== RECORDS SUPPLIED ==
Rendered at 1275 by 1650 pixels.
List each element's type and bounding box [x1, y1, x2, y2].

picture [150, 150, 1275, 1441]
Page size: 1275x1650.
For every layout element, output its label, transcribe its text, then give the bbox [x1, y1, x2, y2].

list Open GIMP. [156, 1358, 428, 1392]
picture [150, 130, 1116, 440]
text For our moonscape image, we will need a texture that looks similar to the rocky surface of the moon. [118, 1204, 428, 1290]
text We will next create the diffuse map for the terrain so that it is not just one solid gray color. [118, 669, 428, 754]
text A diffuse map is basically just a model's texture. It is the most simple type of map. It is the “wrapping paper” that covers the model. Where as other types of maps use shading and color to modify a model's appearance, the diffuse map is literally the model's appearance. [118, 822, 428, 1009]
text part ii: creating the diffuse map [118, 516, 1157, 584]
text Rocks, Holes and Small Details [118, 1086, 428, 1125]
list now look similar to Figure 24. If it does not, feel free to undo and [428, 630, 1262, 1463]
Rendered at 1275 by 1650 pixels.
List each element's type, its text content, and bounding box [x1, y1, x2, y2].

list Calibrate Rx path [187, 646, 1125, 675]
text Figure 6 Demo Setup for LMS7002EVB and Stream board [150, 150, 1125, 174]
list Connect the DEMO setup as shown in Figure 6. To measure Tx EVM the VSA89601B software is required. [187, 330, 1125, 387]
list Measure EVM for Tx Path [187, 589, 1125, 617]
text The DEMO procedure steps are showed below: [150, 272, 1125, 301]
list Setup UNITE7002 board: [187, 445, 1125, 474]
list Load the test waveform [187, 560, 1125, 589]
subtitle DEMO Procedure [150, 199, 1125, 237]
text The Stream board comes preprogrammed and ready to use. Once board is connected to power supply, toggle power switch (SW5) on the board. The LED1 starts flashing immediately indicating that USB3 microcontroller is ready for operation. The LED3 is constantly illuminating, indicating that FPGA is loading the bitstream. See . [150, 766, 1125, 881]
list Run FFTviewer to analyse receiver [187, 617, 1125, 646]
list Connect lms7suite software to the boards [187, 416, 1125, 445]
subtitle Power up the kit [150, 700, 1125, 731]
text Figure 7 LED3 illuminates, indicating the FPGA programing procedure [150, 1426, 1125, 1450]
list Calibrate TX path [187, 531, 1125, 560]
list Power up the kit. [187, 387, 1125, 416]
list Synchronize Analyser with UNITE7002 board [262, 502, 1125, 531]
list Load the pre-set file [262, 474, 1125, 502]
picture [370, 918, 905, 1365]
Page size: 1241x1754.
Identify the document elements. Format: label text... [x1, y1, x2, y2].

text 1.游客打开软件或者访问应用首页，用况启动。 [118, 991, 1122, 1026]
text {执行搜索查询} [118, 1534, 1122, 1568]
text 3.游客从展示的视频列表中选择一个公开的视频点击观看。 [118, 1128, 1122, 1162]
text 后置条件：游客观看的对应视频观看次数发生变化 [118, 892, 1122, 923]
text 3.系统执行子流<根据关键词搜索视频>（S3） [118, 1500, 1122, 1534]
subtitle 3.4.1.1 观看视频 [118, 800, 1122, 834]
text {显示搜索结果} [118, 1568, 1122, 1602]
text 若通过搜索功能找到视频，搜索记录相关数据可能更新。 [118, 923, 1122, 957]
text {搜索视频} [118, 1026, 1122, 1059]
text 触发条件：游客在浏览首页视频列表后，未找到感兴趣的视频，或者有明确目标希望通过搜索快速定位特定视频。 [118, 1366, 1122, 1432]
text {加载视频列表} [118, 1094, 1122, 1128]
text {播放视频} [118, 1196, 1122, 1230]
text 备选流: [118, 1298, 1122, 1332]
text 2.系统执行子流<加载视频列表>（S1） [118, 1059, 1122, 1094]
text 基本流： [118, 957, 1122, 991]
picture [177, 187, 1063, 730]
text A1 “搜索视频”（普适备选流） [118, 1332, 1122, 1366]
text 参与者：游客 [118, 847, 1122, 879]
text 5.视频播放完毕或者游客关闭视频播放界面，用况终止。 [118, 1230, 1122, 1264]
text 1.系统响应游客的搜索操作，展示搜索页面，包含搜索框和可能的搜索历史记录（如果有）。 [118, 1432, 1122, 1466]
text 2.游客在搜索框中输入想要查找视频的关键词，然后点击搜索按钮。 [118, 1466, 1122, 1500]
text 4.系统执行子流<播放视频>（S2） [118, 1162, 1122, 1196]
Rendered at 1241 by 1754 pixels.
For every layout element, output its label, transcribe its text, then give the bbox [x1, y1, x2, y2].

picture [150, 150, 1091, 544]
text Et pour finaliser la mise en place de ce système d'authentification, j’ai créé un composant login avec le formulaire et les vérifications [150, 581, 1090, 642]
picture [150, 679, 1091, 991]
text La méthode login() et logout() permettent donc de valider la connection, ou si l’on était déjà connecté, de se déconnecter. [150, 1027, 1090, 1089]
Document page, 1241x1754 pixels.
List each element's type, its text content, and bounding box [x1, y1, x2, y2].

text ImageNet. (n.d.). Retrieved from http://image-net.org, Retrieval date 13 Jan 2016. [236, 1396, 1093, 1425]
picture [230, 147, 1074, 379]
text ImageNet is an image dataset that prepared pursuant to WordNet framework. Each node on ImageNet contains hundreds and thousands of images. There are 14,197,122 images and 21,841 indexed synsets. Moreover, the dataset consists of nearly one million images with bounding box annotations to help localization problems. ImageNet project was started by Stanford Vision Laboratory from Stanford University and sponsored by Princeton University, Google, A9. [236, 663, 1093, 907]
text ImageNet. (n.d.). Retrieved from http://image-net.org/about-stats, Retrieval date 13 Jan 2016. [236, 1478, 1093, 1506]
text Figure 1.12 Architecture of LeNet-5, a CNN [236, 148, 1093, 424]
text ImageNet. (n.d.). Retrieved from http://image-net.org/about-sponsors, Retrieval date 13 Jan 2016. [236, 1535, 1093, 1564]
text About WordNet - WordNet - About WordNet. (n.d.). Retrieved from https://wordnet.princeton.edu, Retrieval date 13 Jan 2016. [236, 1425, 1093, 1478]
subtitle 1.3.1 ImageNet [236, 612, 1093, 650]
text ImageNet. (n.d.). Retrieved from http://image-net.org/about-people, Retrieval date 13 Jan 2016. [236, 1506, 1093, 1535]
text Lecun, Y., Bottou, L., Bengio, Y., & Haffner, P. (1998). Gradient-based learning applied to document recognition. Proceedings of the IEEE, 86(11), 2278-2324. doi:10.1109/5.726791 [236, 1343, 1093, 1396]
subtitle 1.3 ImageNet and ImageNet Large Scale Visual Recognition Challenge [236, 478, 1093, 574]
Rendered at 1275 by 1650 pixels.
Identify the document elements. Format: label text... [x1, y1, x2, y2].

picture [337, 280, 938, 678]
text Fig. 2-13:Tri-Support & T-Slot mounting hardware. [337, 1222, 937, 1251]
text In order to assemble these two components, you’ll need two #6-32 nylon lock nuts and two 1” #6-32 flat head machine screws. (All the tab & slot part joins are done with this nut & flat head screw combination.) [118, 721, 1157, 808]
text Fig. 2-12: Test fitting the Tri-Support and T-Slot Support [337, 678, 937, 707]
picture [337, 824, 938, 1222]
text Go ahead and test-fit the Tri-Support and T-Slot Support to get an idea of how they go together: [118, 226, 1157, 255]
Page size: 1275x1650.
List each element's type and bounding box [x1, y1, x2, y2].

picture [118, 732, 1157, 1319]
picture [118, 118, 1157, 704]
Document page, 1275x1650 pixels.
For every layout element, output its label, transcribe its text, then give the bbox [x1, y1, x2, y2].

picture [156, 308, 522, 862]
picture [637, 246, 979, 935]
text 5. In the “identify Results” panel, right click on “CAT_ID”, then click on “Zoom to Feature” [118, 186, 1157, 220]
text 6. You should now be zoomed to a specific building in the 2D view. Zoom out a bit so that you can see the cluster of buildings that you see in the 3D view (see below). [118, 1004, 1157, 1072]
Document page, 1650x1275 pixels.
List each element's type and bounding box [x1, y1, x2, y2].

== EXERCISE BRIEF ==
In the records above, render the lines as a numbered list, from the line containing "Document page, 1241x1754 pixels." up to and including the line containing "picture [230, 147, 1074, 379]", omitting blank lines.

== REPLY TO THE EXERCISE ==
1. Document page, 1241x1754 pixels.
2. List each element's type, its text content, and bounding box [x1, y1, x2, y2].
3. text ImageNet. (n.d.). Retrieved from http://image-net.org, Retrieval date 13 Jan 2016. [236, 1396, 1093, 1425]
4. picture [230, 147, 1074, 379]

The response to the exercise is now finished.